| Excerpt provided |
####################

There are already a few pages on this wiki that can help you with putting up text/links/pictures on any page. The best reference page is;

Wikitext examples

which will get you upto speed. Along with this, when you create/edit a page, there is an edit bar that will input wikitext special characters for you, so you don't need to remember them all. Here are a few quick examples that are commonly used in this wiki if you don't want to read through the examples page;

  • <code>some example code</code> will make the sample code look like this:- some example code
  • <nowiki><some_markup> some code </some_markup></nowiki> will ignore all markups in 'nowiki' and result in:- <some_markup> some code </some_markup>
  • ''Italic text'' results in:- Italic text
  • '''Bold text''' results in:- Bold text
  • You are required to put a double 'return' in the edit text to see regular text on a new line (except with bullet points, numbered lists, titles, etc)
  • <!-- some hidden text --> will comment text and can only be seen in edit mode, can be used to keep old text without deleting it
  • <pre>some large code</pre> will put code into a special box and will show:-
    some large code
  • ==Title== and ===Subtitle=== will create a title and subtitle on a page, shown below:-

Title

Subtitle

  • ---- will add a line into the page:-

  • You can use :, * and # to indent, bullet point and number text respectively. The more characters you add (e.g. **, ***) the more you subdive the section. Adding more : will indent further, adding more * will bullet inside another bullet point and adding more # will split up numbered sections.


Basic links

Mediawiki makes it very easy to link to other pages as long as you are consistent on naming. The largest problem when using links (and are subsequently easily resolved) is when to use capital letters for page titles and whether or not to use underscores. Generally in links, use capital letters if the page has capital letters and don't use underscores (there are some exceptions, but even if you encounter them, you can just go back and replace them). Its best to test every link once you've created a page.

  • [[Applied Optics]] creates a link like this :- Applied Optics
  • [[Applied Optics|Welcome page]] creates a named link (seperated by | ) like this :- Welcome page
  • [[#Basic wikitext]] creates a link to a subsection like this :- #Basic wikitext
  • [[Main page#Contributing to the wiki|Contributing]] creates a link to a subsection on different page, named, like this :- Contributing
  • http://www.nottingham.ac.uk/engineering/departments/eee/index.aspx creates a link like this (use nowiki tags if you don't want to link to a webpage, mailto: email address will also work like this):- http://www.nottingham.ac.uk/engineering/departments/eee/index.aspx
  • [http://www.nottingham.ac.uk/engineering/departments/eee/index.aspx EEE department webpage] creates a link like this, notice the use of single square brackets and no | in the markup:- EEE department webpage


Getting started (and eventually finishing)

Ok, so now that you have a decent enough amount of wikitext markups under your belt, you need to follow these steps (skip any of these if you already have them, or can't be bothered to do them):-

  1. Get yourself an optics wiki account. Request a login using your full name as the user name, then email either Rikesh Patel, Roger Light, or Matt Clark to get your account confirmed.

####################

| Given information |
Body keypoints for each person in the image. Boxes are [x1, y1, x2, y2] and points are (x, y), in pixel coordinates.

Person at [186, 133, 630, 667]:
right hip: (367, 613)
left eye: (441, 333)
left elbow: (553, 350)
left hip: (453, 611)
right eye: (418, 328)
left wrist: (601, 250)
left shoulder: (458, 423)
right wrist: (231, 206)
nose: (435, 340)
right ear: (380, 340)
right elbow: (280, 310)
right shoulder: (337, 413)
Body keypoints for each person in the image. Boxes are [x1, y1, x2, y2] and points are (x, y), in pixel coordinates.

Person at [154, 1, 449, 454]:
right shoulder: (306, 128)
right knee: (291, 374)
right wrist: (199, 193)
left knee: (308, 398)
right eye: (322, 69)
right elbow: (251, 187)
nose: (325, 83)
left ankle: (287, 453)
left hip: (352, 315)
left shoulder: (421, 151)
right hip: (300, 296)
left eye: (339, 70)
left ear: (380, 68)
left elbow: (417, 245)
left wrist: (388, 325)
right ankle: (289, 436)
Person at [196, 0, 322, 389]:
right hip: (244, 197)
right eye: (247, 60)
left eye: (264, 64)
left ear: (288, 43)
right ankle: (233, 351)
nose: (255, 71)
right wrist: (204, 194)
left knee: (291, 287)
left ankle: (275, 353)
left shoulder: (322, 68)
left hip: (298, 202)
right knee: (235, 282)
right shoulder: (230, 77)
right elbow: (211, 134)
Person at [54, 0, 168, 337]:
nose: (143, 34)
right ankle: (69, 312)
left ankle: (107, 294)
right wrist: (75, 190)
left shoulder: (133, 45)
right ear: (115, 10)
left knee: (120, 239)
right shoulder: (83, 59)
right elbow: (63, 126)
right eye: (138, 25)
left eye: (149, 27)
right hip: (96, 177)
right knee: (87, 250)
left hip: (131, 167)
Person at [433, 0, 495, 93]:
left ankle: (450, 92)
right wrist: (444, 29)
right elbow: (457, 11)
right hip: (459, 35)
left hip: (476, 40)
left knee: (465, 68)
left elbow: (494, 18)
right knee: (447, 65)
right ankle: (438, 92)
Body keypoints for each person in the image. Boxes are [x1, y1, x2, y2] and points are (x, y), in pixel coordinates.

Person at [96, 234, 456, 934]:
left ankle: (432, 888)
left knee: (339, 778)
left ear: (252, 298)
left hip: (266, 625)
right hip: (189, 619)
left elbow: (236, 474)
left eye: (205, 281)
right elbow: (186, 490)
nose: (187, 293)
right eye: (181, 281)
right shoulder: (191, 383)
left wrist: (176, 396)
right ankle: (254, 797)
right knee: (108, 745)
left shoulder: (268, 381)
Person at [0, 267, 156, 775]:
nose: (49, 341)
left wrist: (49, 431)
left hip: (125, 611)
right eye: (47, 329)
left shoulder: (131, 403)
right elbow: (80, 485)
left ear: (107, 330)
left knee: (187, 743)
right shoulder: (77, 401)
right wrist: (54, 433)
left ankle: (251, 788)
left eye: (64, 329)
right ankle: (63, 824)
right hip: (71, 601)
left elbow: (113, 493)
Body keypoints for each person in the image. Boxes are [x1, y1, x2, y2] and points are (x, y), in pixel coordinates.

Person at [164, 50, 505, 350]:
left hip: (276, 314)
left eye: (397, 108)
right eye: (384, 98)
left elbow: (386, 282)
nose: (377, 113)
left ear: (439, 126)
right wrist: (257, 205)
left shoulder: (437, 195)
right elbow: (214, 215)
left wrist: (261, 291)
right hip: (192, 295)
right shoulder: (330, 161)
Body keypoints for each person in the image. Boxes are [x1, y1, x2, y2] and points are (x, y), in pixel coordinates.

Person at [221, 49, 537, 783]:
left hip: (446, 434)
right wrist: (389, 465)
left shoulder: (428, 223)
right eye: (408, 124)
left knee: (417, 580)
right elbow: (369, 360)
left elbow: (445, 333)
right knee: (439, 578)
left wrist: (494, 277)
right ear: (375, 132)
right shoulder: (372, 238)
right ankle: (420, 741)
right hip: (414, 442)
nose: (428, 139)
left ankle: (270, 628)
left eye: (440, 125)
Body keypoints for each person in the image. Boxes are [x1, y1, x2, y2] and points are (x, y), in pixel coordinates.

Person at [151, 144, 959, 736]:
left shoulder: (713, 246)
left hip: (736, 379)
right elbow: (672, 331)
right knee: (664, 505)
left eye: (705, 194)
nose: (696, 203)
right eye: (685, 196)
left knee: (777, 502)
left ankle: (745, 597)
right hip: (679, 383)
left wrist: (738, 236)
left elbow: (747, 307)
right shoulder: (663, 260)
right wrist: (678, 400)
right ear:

####################

| What you need to do |
1. Translate this sentence from the wiki editing guide into Spanish: "Mediawiki makes it very easy to link to other pages as long as you are consistent on naming."
2. Write the next part of the wiki editing guide, starting after its last sentence.
The material plays no part in these tasks.

| Your responses |
1. Mediawiki hace que sea muy fácil enlazar a otras páginas siempre que se mantenga la coherencia en los nombres.

2.
  2. Login (link in top right hand of page)
  3. Upload a picture of yourself. Use this page to upload a file. There's no naming convention yet, but I would recommend using first-name_second-name_year.png or .jpg. Other formats are accepted (use additional middle and second names if you have them)
  4. Create your personal page. This is very easy, in the address bar, stick in http://optics.eee.nottingham.ac.uk/wiki/first-name_second-name. If you have middle names, double barrel surnames or anything of the like, use underscores instead of spaces and keep in hyphens. If you are in two minds about whether or not to use a nickname or an alternative name, I'd suggest using whatever you're officially known as (in journal papers or documents) then when you link to your page on this website, you can use your other name using the link markups from above. Your page won't exist so click on the 'create' tab near the page search bar.
    • Fill up your page. Use Matt Clark's page as a general template. You could copy his entire page (click on edit, then copy/paste onto your page) then add/remove at your own convenience. Of course, not everyone will have an awards section and may not even have a publications section (I know I don't have one yet) but you can add other sections which you deem relevant to your page. Just add new titles to your page. If you have copy/pasted, replace Image:mattphotforpubs.png (near the top of the page) with your own link Image:first-name_second-name_year.png. Replace any other text you're comfortable with. A lot of the markup may still be a mystery and will be explained below so that you can sort the page out, but for now, you can at least have a page and the website looks half way complete.
    • If you want to redirect to an external webpage instead of filling up another page on here (not really recommended, as this website should remain live and maintained) then you can use the tags <extredir>http://someother.page/yourpage</extredir>. This will give the user two seconds to view whatever message you put up to let them know they are being redirected. Mike Somekh currently has this redirect in place.
  5. Next, goto Personal Pages. You need to add your name to the table. To do this;
    • Delete |} at the end of the page
    • Add your own code;
    |-
    |align="center"|[[first-name second-name]]||your location||align="center"|your phone number||align="center"|your email ID
    |}
    • So as an example, Matt Clark's entry looks like this:-
    |-
    |align="center"|[[Matt Clark]]||Tower 607||align="center"|(0115) 95-15536||align="center"|matt.clark
    |}
  6. Here's the tricky part, not coding wise, but with general workability of the webpage. Many people will have been known as something other that their full name in journal papers, presentations, etc. These could include initials or an alternative first name. To this end, you will need to create a page (similar to how you created your original page) with this name and use the markup #REDIRECT [[pagename]] where pagename is your name (your webpage). Be careful with this, you don't want to redirect uncessarily, someone may have the same initials/name as you and it's quite tedious to undo (links on every page it's mentioned on will need to be changed). Examples of this are S D Sharples, Steve D Sharples, M Clark, Matthew Clark. Double redirects are not allowed (redirect to a redirect). Notice on each of the links above, it shows where you have been redirected from at the top.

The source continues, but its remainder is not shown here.